I know these things from my own past experiences.

waterboy
10-24-2015, 10:47 AM
Marry for love and honor God through your marriage and everything else will fall in place.

Amen! This is exactly the reason why our marriage has lasted for 19 years. The first 8 or 9 years were turbulent to say the least, but once we changed our focus to Him, our marriage suddenly became a very happy one. I was the one who was the cause of the problems, and once I committed my life to Christ, became involved in church continuously, our marriage changed 180 degrees. Of course she did the same. I can really appreciate what I have now, where I used to take it for granted.

For what it's worth, I thought I knew it all, didn't "need" church, and liked to party too much when I was your age. That went on until a few years after I got married, too. Then, I felt I was losing control, and something was missing that I couldn't put a finger on. Then I went to church, got saved, and it absolutely changed my life. I've never been happier.

d0tc0m
10-24-2015, 11:08 AM
Hahaha, not asking the downlow for advice by any means. The main point of this thread was whats your stance on prenups and not should i get one... The whole thread was in jest.


This was more of me trying to get a rouse out of the old timers on this board like I always do. I've said multiple times in this thread that I dont intend to get a prenup.

But thanks for making some gross assumptions about my home life. I had a pretty good dad, until he passed away from a genetic lung disease called Cystic Fibrosis in 2009 when I was 18. So thanks for that shot in the nuts, douchebag.



Well, you certainly succeeded at getting a rise out of the old timers!

My sincere apologies about your father. I am sure he was a fine man, and I am deeply sorry for your loss.
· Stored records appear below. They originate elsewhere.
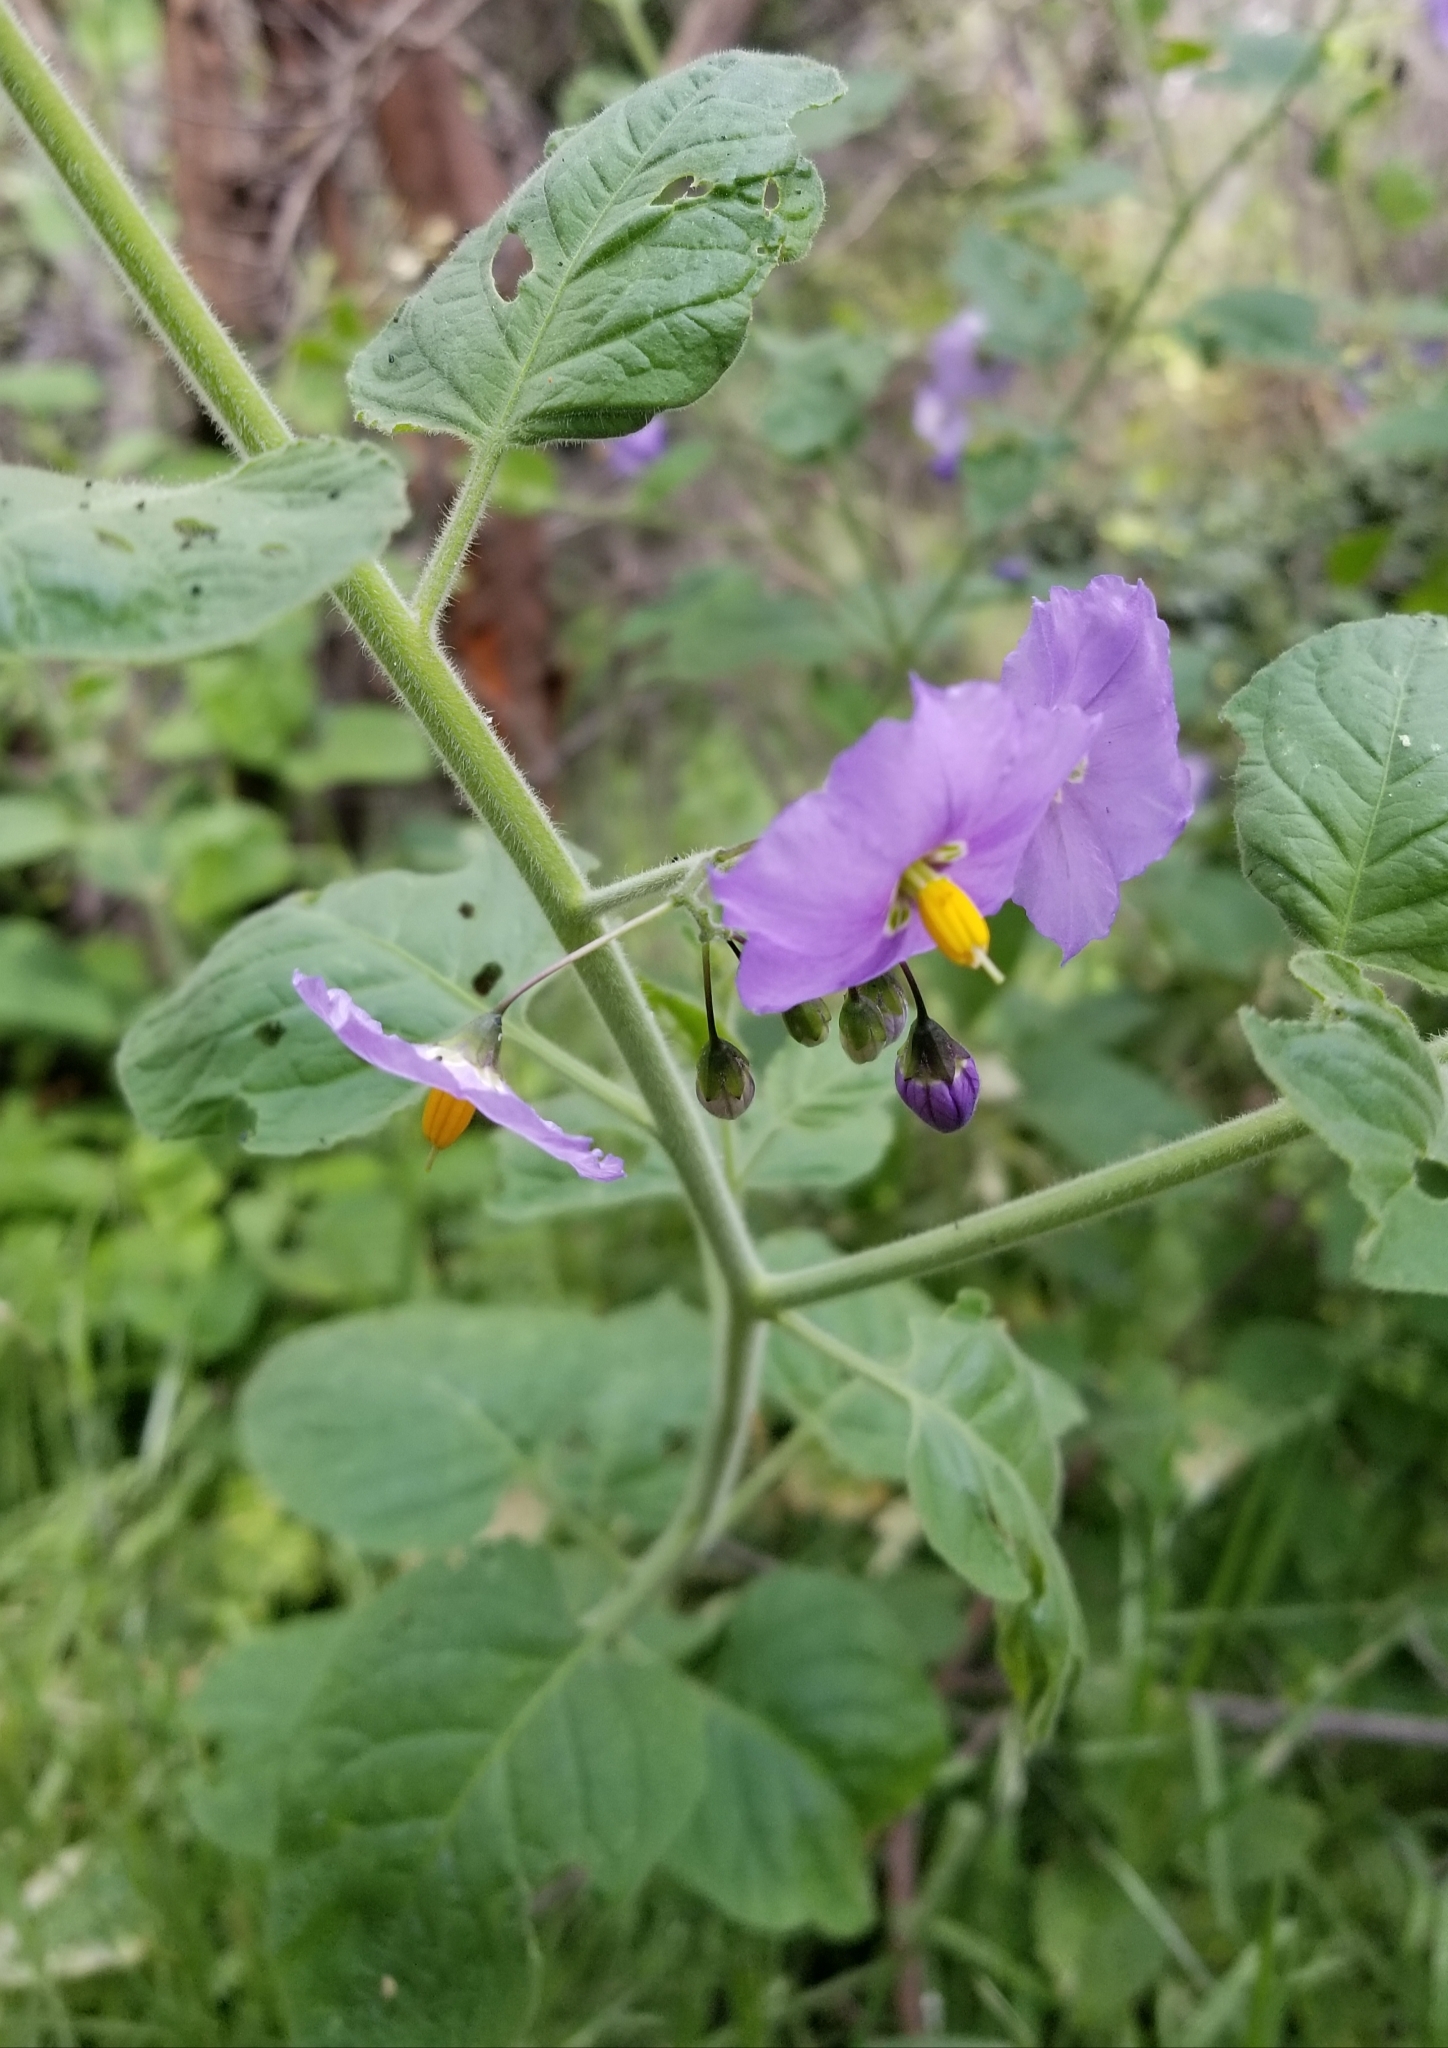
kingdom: Plantae
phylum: Tracheophyta
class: Magnoliopsida
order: Solanales
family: Solanaceae
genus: Solanum
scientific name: Solanum umbelliferum
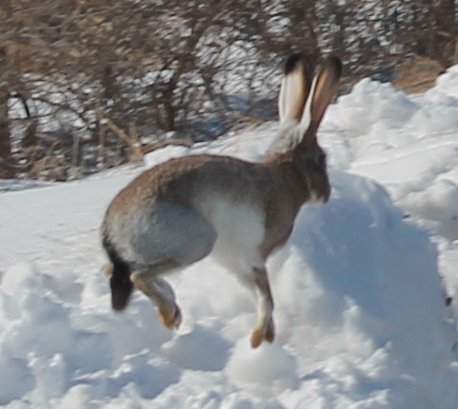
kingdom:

I can't imagine not having my dad around, so I am truly sorry for my comments if they stirred that pain up for you.

hookandladder
10-25-2015, 12:10 PM
Plain and simple, just a stupid thread by someone that only wants to stir **** up. Grow up already.

Saggy Aggie
10-25-2015, 12:15 PM
Plain and simple, just a stupid thread by someone that only wants to stir **** up. Grow up already.